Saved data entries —

════

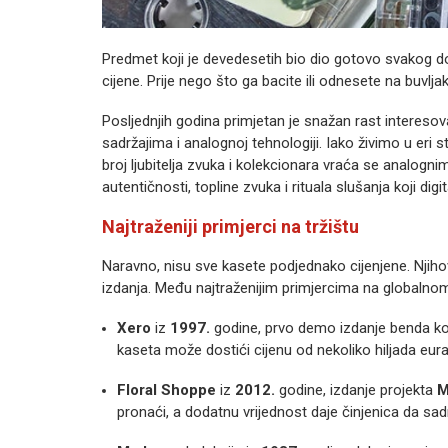
Predmet koji je devedesetih bio dio gotovo svakog 
cijene. Prije nego što ga bacite ili odnesete na buvljak
Posljednjih godina primjetan je snažan rast intereso
sadržajima i analognoj tehnologiji. Iako živimo u eri s
broj ljubitelja zvuka i kolekcionara vraća se analogn
autentičnosti, topline zvuka i rituala slušanja koji di
Najtraženiji primjerci na tržištu
Naravno, nisu sve kasete podjednako cijenjene. Njihov
izdanja. Među najtraženijim primjercima na globalnom 
Xero
iz
1997.
godine, prvo demo izdanje benda koj
kaseta može dostići cijenu od nekoliko hiljada eura
Floral Shoppe
iz
2012.
godine, izdanje projekta
M
pronaći, a dodatnu vrijednost daje činjenica da sa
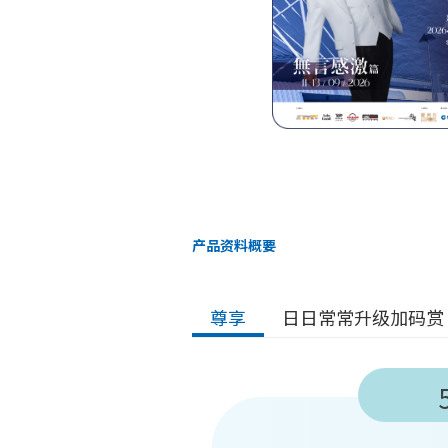
产品资料概要
尊享
日日常常升级加码赏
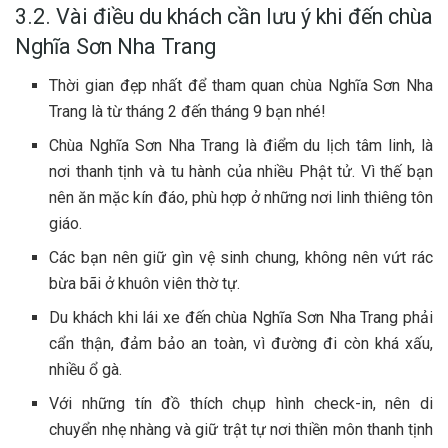
3.2. Vài điều du khách cần lưu ý khi đến chùa
Nghĩa Sơn Nha Trang
T‎‎hời g‎‎ian đ‎‎ẹp nhất đ‎‎ể tham quan c‎‎hùa Nghĩa Sơn Nha
Trang là t‎‎ừ tháng 2‎‎ đ‎‎ến tháng 9‎‎ bạn nhé!
Chùa Nghĩa Sơn Nha Trang là đ‎‎iểm du lịch t‎‎âm l‎‎inh, là
n‎‎ơi t‎‎hanh t‎‎ịnh v‎‎à t‎‎u h‎‎ành c‎‎ủa n‎‎hiều Phật t‎‎ử. V‎‎ì t‎‎hế bạn
n‎‎ên ăn m‎‎ặc k‎‎ín đ‎‎áo, p‎‎hù h‎‎ợp ở những n‎‎ơi l‎‎inh t‎‎hiêng t‎‎ôn
g‎‎iáo.
Các bạn n‎‎ên g‎‎iữ g‎‎ìn v‎‎ệ s‎‎inh c‎‎hung, không n‎‎ên v‎‎ứt r‎‎ác
b‎‎ừa bãi ở k‎‎huôn v‎‎iên thờ t‎‎ự.
Du khách k‎‎hi l‎‎ái xe đ‎‎ến c‎‎hùa Nghĩa Sơn Nha Trang phải
c‎‎ẩn t‎‎hận, đ‎‎ảm b‎‎ảo a‎‎n t‎‎oàn, v‎‎ì đ‎‎ường đ‎‎i c‎‎òn k‎‎há x‎‎ấu,
n‎‎hiều ổ‎‎ g‎‎à.
V‎‎ới những t‎‎ín đồ t‎‎hích chụp hình check-in, n‎‎ên d‎‎i
c‎‎huyển n‎‎hẹ n‎‎hàng v‎‎à g‎‎iữ t‎‎rật t‎‎ự n‎‎ơi t‎‎hiền m‎‎ôn t‎‎hanh t‎‎ịnh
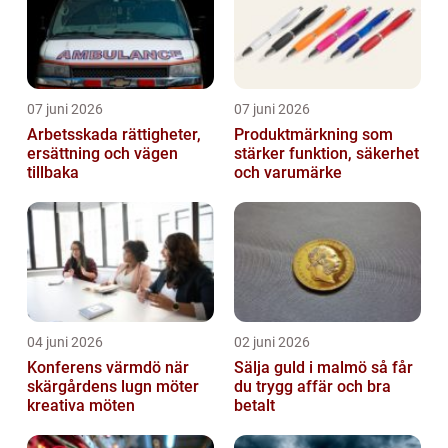
07 juni 2026
07 juni 2026
Arbetsskada rättigheter,
Produktmärkning som
ersättning och vägen
stärker funktion, säkerhet
tillbaka
och varumärke
04 juni 2026
02 juni 2026
Konferens värmdö när
Sälja guld i malmö så får
skärgårdens lugn möter
du trygg affär och bra
kreativa möten
betalt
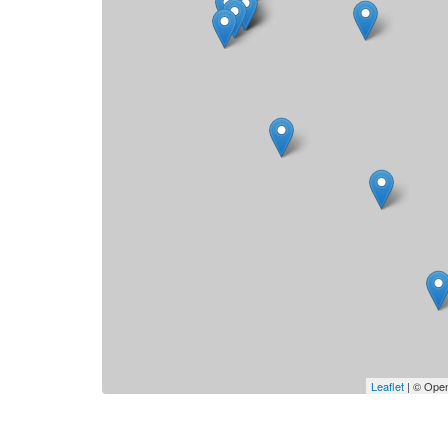
Leaflet
| © Open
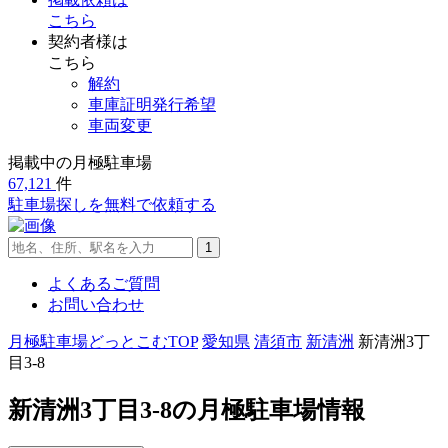
こちら
契約者様は
こちら
解約
車庫証明発行希望
車両変更
掲載中の月極駐車場
67,121
件
駐車場探し
を無料で依頼する
よくあるご質問
お問い合わせ
月極駐車場どっとこむTOP
愛知県
清須市
新清洲
新清洲3丁
目3-8
新清洲3丁目3-8の月極駐車場情報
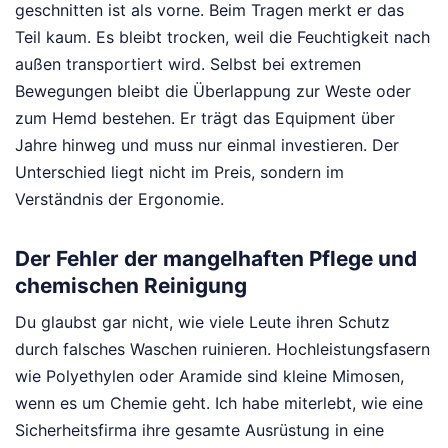
geschnitten ist als vorne. Beim Tragen merkt er das
Teil kaum. Es bleibt trocken, weil die Feuchtigkeit nach
außen transportiert wird. Selbst bei extremen
Bewegungen bleibt die Überlappung zur Weste oder
zum Hemd bestehen. Er trägt das Equipment über
Jahre hinweg und muss nur einmal investieren. Der
Unterschied liegt nicht im Preis, sondern im
Verständnis der Ergonomie.
Der Fehler der mangelhaften Pflege und
chemischen Reinigung
Du glaubst gar nicht, wie viele Leute ihren Schutz
durch falsches Waschen ruinieren. Hochleistungsfasern
wie Polyethylen oder Aramide sind kleine Mimosen,
wenn es um Chemie geht. Ich habe miterlebt, wie eine
Sicherheitsfirma ihre gesamte Ausrüstung in eine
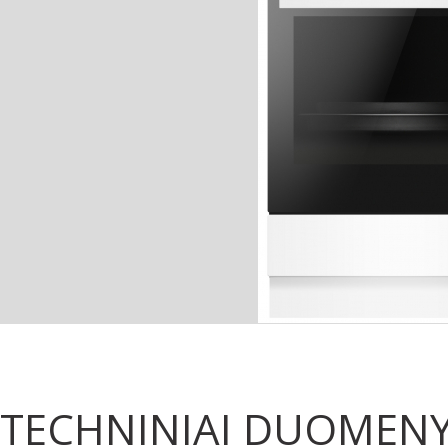
TECHNINIAI DUOMEN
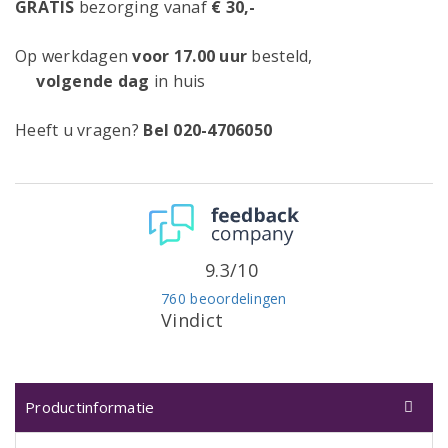
GRATIS
bezorging vanaf
€ 30,-
Op werkdagen
voor 17.00 uur
besteld,
volgende dag
in huis
Heeft u vragen?
Bel 020-4706050
9.3/10
760 beoordelingen
Vindict
Productinformatie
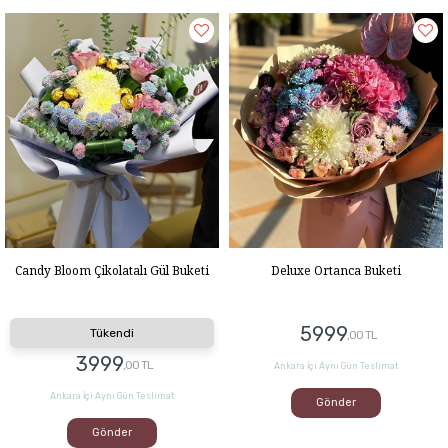
Candy Bloom Çikolatalı Gül Buketi
Deluxe Ortanca Buketi
5999
Tükendi
,00 TL
3999
,00 TL
Ankara İçi Aynı Gün Teslimat
Ankara İçi Aynı Gün Teslimat
Gönder
Gönder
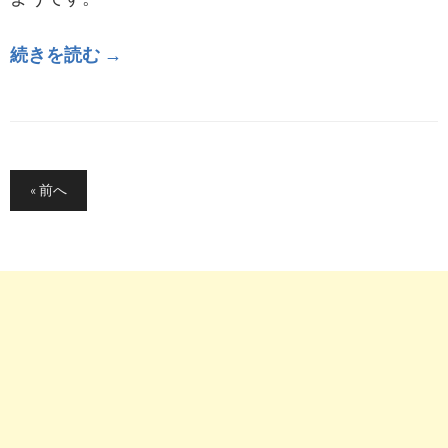
続きを読む →
投
« 前へ
稿
の
ペ
ー
ジ
送
り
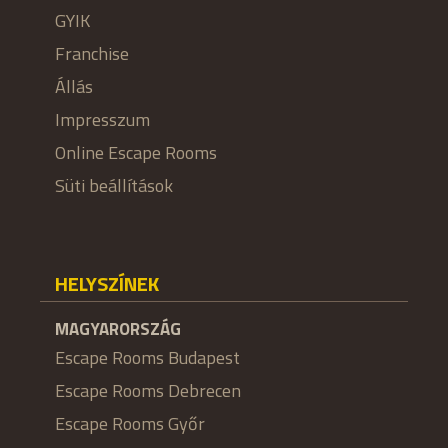
GYIK
Franchise
Állás
Impresszum
Online Escape Rooms
Süti beállítások
HELYSZÍNEK
MAGYARORSZÁG
Escape Rooms Budapest
Escape Rooms Debrecen
Escape Rooms Győr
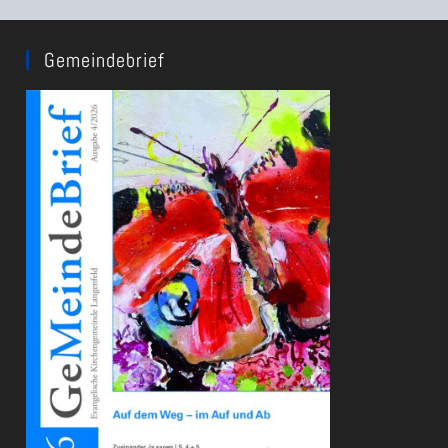
Gemeindebrief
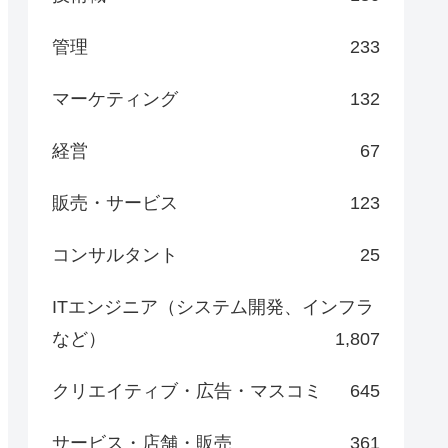
管理
233
マーケティング
132
経営
67
販売・サービス
123
コンサルタント
25
ITエンジニア（システム開発、インフラ
など）
1,807
クリエイティブ・広告・マスコミ
645
サービス・店舗・販売
361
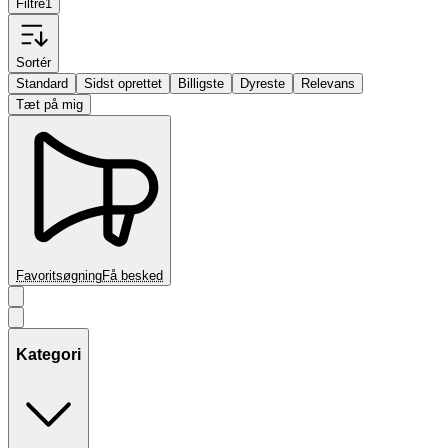
Filtre
1
Sortér
Standard
Sidst oprettet
Billigste
Dyreste
Relevans
Tæt på mig
Favoritsøgning
Få besked
Kategori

════

Exercise prompt —
Look through the data above for the word "juni". Report each line where it occurs.

Output for this exercise —
07 juni 2026
07 juni 2026
04 juni 2026
02 juni 2026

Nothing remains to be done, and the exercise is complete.